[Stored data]

· · · · · · ·

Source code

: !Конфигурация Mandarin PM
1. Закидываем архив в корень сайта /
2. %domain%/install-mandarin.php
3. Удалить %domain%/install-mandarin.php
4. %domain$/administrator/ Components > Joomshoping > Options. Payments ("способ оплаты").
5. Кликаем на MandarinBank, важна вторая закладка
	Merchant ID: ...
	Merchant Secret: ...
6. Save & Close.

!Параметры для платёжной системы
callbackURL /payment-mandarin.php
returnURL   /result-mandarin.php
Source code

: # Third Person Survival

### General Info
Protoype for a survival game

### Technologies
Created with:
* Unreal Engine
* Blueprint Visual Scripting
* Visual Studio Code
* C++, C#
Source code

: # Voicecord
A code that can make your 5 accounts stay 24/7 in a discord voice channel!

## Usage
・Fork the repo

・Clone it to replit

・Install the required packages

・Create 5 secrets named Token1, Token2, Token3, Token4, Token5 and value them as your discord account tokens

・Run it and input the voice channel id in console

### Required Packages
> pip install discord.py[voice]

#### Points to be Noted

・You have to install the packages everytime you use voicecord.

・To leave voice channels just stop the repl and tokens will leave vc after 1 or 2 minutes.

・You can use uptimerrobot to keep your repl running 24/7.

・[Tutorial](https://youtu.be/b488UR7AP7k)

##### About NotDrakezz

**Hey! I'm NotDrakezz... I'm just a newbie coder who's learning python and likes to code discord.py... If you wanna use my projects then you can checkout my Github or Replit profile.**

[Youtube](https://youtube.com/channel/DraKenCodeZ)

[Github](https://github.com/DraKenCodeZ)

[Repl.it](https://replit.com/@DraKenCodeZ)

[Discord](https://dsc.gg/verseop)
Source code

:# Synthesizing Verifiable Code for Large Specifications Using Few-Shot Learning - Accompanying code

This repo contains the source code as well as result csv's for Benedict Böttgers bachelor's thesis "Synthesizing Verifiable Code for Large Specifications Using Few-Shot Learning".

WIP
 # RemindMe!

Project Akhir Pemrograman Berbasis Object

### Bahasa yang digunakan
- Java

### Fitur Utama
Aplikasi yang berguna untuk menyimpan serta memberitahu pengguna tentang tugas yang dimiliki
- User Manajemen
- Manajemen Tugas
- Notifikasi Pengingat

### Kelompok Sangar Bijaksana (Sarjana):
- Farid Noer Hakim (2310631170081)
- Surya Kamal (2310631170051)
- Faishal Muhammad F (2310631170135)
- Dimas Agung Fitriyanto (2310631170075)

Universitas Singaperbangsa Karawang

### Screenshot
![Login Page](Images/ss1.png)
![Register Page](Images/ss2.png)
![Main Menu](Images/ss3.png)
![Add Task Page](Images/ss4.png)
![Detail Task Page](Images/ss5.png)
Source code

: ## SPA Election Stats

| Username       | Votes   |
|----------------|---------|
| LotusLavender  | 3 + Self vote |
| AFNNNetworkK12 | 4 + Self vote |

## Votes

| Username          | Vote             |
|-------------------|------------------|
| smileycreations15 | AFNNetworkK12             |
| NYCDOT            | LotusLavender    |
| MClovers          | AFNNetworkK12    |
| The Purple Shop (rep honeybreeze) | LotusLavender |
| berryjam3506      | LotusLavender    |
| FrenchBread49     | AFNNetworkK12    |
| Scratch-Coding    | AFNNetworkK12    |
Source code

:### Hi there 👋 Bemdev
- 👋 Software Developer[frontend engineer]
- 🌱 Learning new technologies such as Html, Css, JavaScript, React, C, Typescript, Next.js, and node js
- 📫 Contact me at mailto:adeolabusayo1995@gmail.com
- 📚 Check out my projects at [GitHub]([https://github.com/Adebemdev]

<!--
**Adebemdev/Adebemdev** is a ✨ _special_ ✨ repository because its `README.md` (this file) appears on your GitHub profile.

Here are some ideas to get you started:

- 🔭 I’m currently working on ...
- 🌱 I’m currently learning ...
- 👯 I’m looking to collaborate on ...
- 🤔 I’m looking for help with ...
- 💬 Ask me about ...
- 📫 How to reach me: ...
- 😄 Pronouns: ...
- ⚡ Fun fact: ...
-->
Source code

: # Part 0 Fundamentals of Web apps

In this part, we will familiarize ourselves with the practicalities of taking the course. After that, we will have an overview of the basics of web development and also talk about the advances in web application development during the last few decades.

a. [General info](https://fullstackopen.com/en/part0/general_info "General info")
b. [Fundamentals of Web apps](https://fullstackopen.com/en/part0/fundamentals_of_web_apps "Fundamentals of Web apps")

· · · · · · ·

◆ **PROBLEM DESCRIPTION**
Each line of the data is to be transcribed exactly, with nothing left out.

◆ **EXERCISE SOLUTION**
Source code

: !Конфигурация Mandarin PM
1. Закидываем архив в корень сайта /
2. %domain%/install-mandarin.php
3. Удалить %domain%/install-mandarin.php
4. %domain$/administrator/ Components > Joomshoping > Options. Payments ("способ оплаты").
5. Кликаем на MandarinBank, важна вторая закладка
	Merchant ID: ...
	Merchant Secret: ...
6. Save & Close.

!Параметры для платёжной системы
callbackURL /payment-mandarin.php
returnURL   /result-mandarin.php
Source code

: # Third Person Survival

### General Info
Protoype for a survival game

### Technologies
Created with:
* Unreal Engine
* Blueprint Visual Scripting
* Visual Studio Code
* C++, C#
Source code

: # Voicecord
A code that can make your 5 accounts stay 24/7 in a discord voice channel!

## Usage
・Fork the repo

・Clone it to replit

・Install the required packages

・Create 5 secrets named Token1, Token2, Token3, Token4, Token5 and value them as your discord account tokens

・Run it and input the voice channel id in console

### Required Packages
> pip install discord.py[voice]

#### Points to be Noted

・You have to install the packages everytime you use voicecord.

・To leave voice channels just stop the repl and tokens will leave vc after 1 or 2 minutes.

・You can use uptimerrobot to keep your repl running 24/7.

・[Tutorial](https://youtu.be/b488UR7AP7k)

##### About NotDrakezz

**Hey! I'm NotDrakezz... I'm just a newbie coder who's learning python and likes to code discord.py... If you wanna use my projects then you can checkout my Github or Replit profile.**

[Youtube](https://youtube.com/channel/DraKenCodeZ)

[Github](https://github.com/DraKenCodeZ)

[Repl.it](https://replit.com/@DraKenCodeZ)

[Discord](https://dsc.gg/verseop)
Source code

:# Synthesizing Verifiable Code for Large Specifications Using Few-Shot Learning - Accompanying code

This repo contains the source code as well as result csv's for Benedict Böttgers bachelor's thesis "Synthesizing Verifiable Code for Large Specifications Using Few-Shot Learning".

WIP
 # RemindMe!

Project Akhir Pemrograman Berbasis Object

### Bahasa yang digunakan
- Java

### Fitur Utama
Aplikasi yang berguna untuk menyimpan serta memberitahu pengguna tentang tugas yang dimiliki
- User Manajemen
- Manajemen Tugas
- Notifikasi Pengingat

### Kelompok Sangar Bijaksana (Sarjana):
- Farid Noer Hakim (2310631170081)
- Surya Kamal (2310631170051)
- Faishal Muhammad F (2310631170135)
- Dimas Agung Fitriyanto (2310631170075)

Universitas Singaperbangsa Karawang

### Screenshot
![Login Page](Images/ss1.png)
![Register Page](Images/ss2.png)
![Main Menu](Images/ss3.png)
![Add Task Page](Images/ss4.png)
![Detail Task Page](Images/ss5.png)
Source code

: ## SPA Election Stats

| Username       | Votes   |
|----------------|---------|
| LotusLavender  | 3 + Self vote |
| AFNNNetworkK12 | 4 + Self vote |

## Votes

| Username          | Vote             |
|-------------------|------------------|
| smileycreations15 | AFNNetworkK12             |
| NYCDOT            | LotusLavender    |
| MClovers          | AFNNetworkK12    |
| The Purple Shop (rep honeybreeze) | LotusLavender |
| berryjam3506      | LotusLavender    |
| FrenchBread49     | AFNNetworkK12    |
| Scratch-Coding    | AFNNetworkK12    |
Source code

:### Hi there 👋 Bemdev
- 👋 Software Developer[frontend engineer]
- 🌱 Learning new technologies such as Html, Css, JavaScript, React, C, Typescript, Next.js, and node js
- 📫 Contact me at mailto:adeolabusayo1995@gmail.com
- 📚 Check out my projects at [GitHub]([https://github.com/Adebemdev]

<!--
**Adebemdev/Adebemdev** is a ✨ _special_ ✨ repository because its `README.md` (this file) appears on your GitHub profile.

Here are some ideas to get you started:

- 🔭 I’m currently working on ...
- 🌱 I’m currently learning ...
- 👯 I’m looking to collaborate on ...
- 🤔 I’m looking for help with ...
- 💬 Ask me about ...
- 📫 How to reach me: ...
- 😄 Pronouns: ...
- ⚡ Fun fact: ...
-->
Source code

: # Part 0 Fundamentals of Web apps

In this part, we will familiarize ourselves with the practicalities of taking the course. After that, we will have an overview of the basics of web development and also talk about the advances in web application development during the last few decades.

a. [General info](https://fullstackopen.com/en/part0/general_info "General info")
b. [Fundamentals of Web apps](https://fullstackopen.com/en/part0/fundamentals_of_web_apps "Fundamentals of Web apps")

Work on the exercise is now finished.